Even 10 years ago, these names wouldn’t be riding as high as they are nowadays, but the market has changed in some drastic ways since then, Cramer says. Take the positions held by large funds, for instance. Big money managers are measuring their successes in billions, not millions anymore. They have to buy up huge amounts of stock just to register a meaningful profit. And once they have theirs, the smaller funds follow suit.
Despite this giant demand, the floats of these companies are actually shrinking.
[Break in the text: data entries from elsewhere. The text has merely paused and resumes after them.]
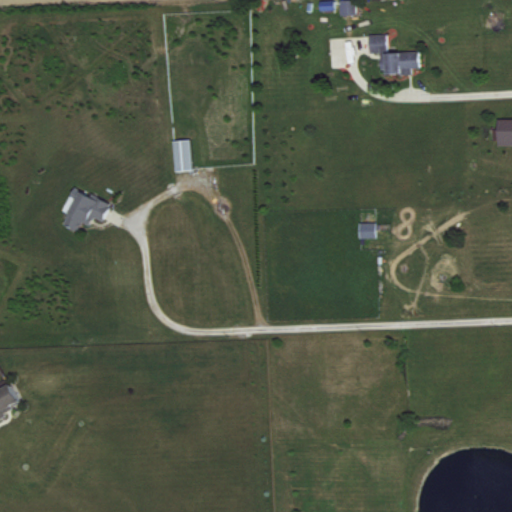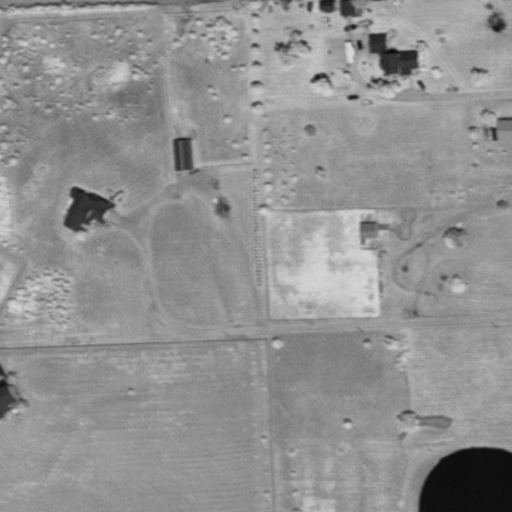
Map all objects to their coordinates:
building: (330, 3)
building: (350, 6)
building: (396, 54)
road: (415, 97)
building: (506, 130)
building: (370, 228)
road: (282, 328)
building: (13, 402)
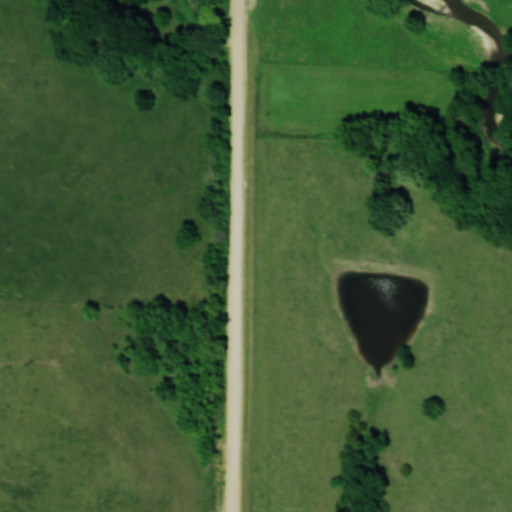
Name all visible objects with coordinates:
road: (233, 256)
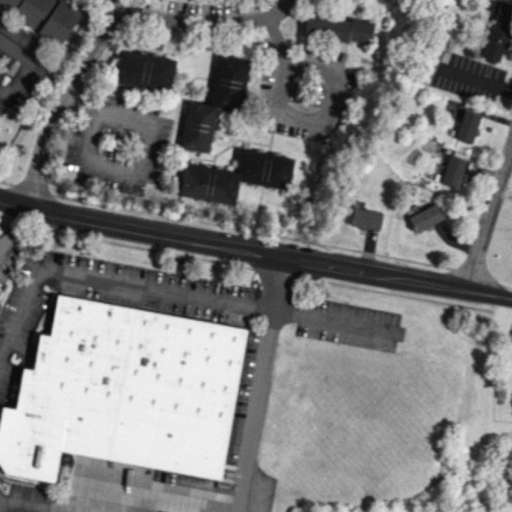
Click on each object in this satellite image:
road: (114, 7)
building: (45, 15)
building: (337, 28)
road: (108, 29)
building: (497, 30)
building: (20, 34)
road: (16, 52)
building: (144, 71)
road: (15, 77)
road: (479, 81)
building: (228, 82)
building: (3, 104)
road: (297, 115)
building: (197, 126)
building: (466, 127)
road: (144, 150)
building: (450, 171)
building: (235, 177)
road: (488, 213)
building: (425, 217)
building: (365, 218)
road: (254, 251)
road: (69, 270)
building: (124, 392)
road: (256, 410)
road: (164, 495)
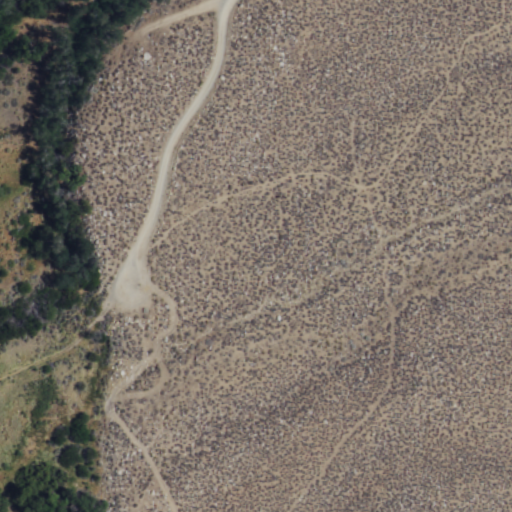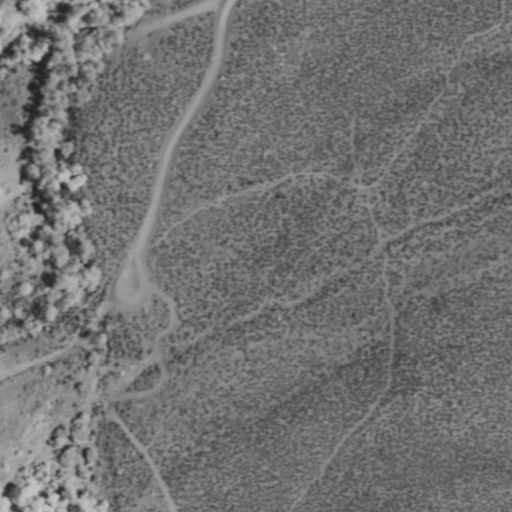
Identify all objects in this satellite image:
road: (178, 134)
road: (76, 343)
road: (110, 382)
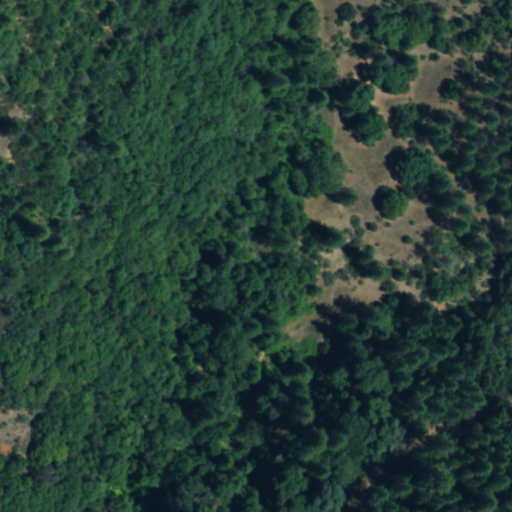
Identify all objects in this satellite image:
road: (502, 506)
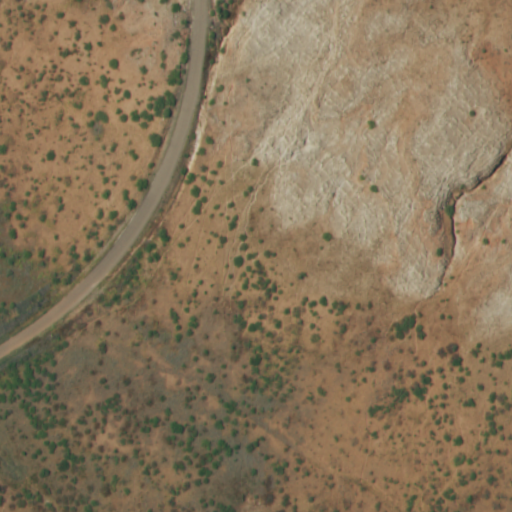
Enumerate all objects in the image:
road: (149, 203)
Companies aren’t issuing new shares to accommodate the demand, Cramer says, they’re retracting them. So basic supply and demand dictates that prices should shoot up as funds with tens of billions of dollars under management fight for sizable positions. “There just isn’t enough of these stocks’ stocks,” says Cramer.
So which stocks enjoy such favor? Let’s start with Whirlpool. According to Cramer, Whirlpool has retired so many shares, even after buying Maytag, that it almost acts like a small-cap stock – only 78 million shares trade. Turns out WHR also is seeing its Brazil business start to bloom, and the resultant firings from the Maytag acquisition will help streamline the company.
Bottom Line: A dozen stocks keep going higher because of the mechanics of the market. Cramer will offer up 11 more names before the show is over. These are the stocks you should consider buying after a down day like today, because Cramer thinks the institutional buyers will be circling back tomorrow.